Le top management d’EquityBCDC, accompagné du Groupe CEO Dr James Mwangi, a arpenté le chantier du Marché Central de Kinshasa. Le signal est clair : à l’approche de la remise en service, la banque se positionne auprès des commerçants et des opérateurs de la chaîne d’approvisionnement du futur « Zando ». La visite a été relayée par les canaux officiels de la banque, confirmant l’intérêt direct du groupe pour l’activité du site.
Ce que la réouverture change pour les commerçants
Selon les dernières indications officielles, la réouverture est visée dans un délai d’environ quatre mois à compter du 23 juin 2025, soit vers octobre 2025 si le calendrier est tenu. Les autorités provinciales parlent d’un équipement modernisé et d’une reprise progressive des activités.
Côté capacité, le projet prévoit environ 5 000 étals modernes, des espaces sanitaires, ainsi que des zones de restauration. Ce volume doit fluidifier l’occupation et réduire l’informel dans les rues adjacentes, avec à la clé un environnement plus lisible pour les acheteurs, mais aussi des charges et des règles nouvelles pour les vendeurs. Des inquiétudes sur les tarifs de location ont déjà émergé, point relevé lors d’échanges médiatisés ces dernières semaines.
Sur le montage financier, plusieurs documents publics confirment un partenariat Ville de Kinshasa–SOGEMA avec construction confiée à SZTC et un financement adossé à la SOFIBANQUE. Un rapport ODEP/LICOCO publié en mai 2024 chiffre le marché de travaux à 44,5 millions USD et détaille une concession d’exploitation accordée à SOGEMA, tout en pointant des clauses jugées déséquilibrées pour la Ville ; ces éléments alimentent encore le débat public à l’approche de l’ouverture.

Pourquoi la banque s’implique-t-elle ? EquityBCDC reste l’un des rares établissements du pays où l’État congolais figure au capital : 12,17 % pour l’État, 85,67 % pour Equity Group, 1,80 % pour l’IFC et 0,36 % pour d’autres actionnaires (structure publiée dans le rapport 2023). Cette configuration donne un intérêt évident à soutenir des sites à fort impact économique local comme le « Zando ».
Sur le terrain, l’accompagnement peut prendre plusieurs formes : fonds de roulement pour commerçants formalisés, affacturage pour fournisseurs récurrents, terminaux de paiement et solutions de collecte digitalisée pour sécuriser la caisse, micro-assurance pour les risques de stock, sans oublier l’épargne de précaution adaptée aux cycles de vente. La banque a, au demeurant, démontré sa capacité à structurer des financements en coalition avec d’autres acteurs comme les syndicats, un savoir-faire utile lorsque des filières entières se recomposent.

Au-delà du site lui-même, l’enjeu est plus large : remettre sur pied un nœud commercial de la capitale, formaliser des milliers d’activités, fiabiliser la traçabilité des flux et élargir l’accès au crédit. EquityBCDC projette d’ailleurs d’étendre fortement sa clientèle d’ici 2030, ce qui suppose d’investir les lieux où l’essentiel des transactions se fait, marchés populaires en tête.

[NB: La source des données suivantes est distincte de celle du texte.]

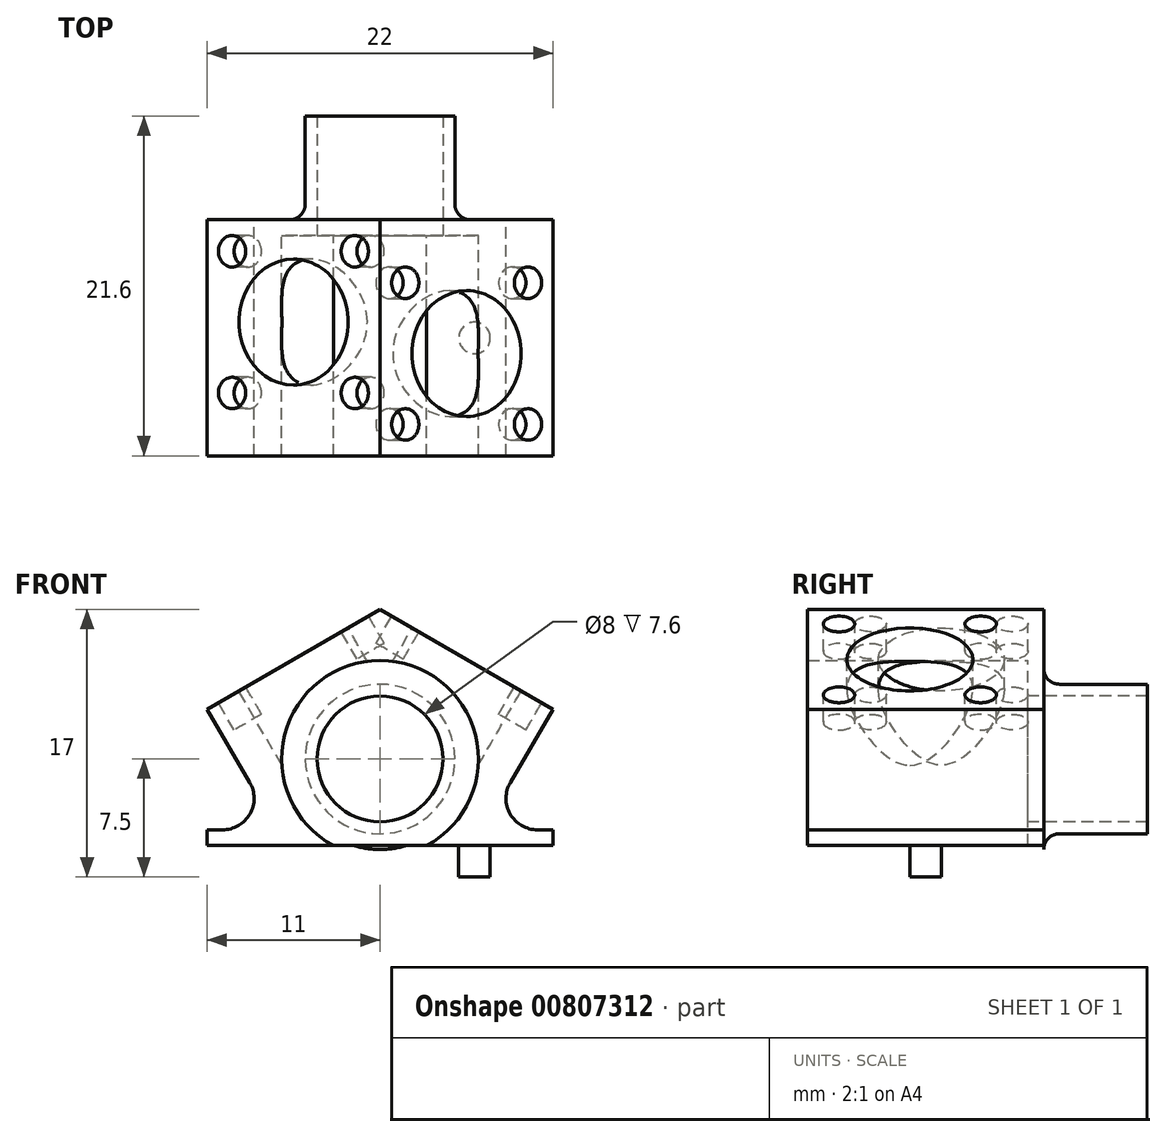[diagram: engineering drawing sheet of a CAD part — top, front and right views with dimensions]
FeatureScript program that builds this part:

Reste un point fort : l’accessibilité économique des nouveaux emplacements. Si les loyers sont trop élevés, une partie des anciens vendeurs pourrait rester en marge ou se relocaliser à l’extérieur, affaiblissant la centralité commerciale recherchée. Les autorités ont été interpellées à ce sujet ; un calibrage fin des tarifs, étalé dans le temps et couplé à des outils de bancarisation simple, réduirait ce risque.
À surveiller ces prochaines semaines : la publication du barème des loyers, les règles de priorité pour le retour des anciens occupants, et l’équilibre entre recettes d’exploitation et service de la dette du projet. L’atterrissage se jugera sur trois signaux : le taux d’occupation réel dans les premiers mois, la stabilité des prix de détail dans et autour du marché, et la vitesse de formalisation (ouverture de comptes, usage des paiements électroniques, accès au crédit de campagne). Si ces indicateurs virent au vert, la visite d’EquityBCDC au « Zando » aura marqué le début d’une relation utile : une banque au service d’un hub marchand, et un hub qui apporte des clients mieux structurés au système financier.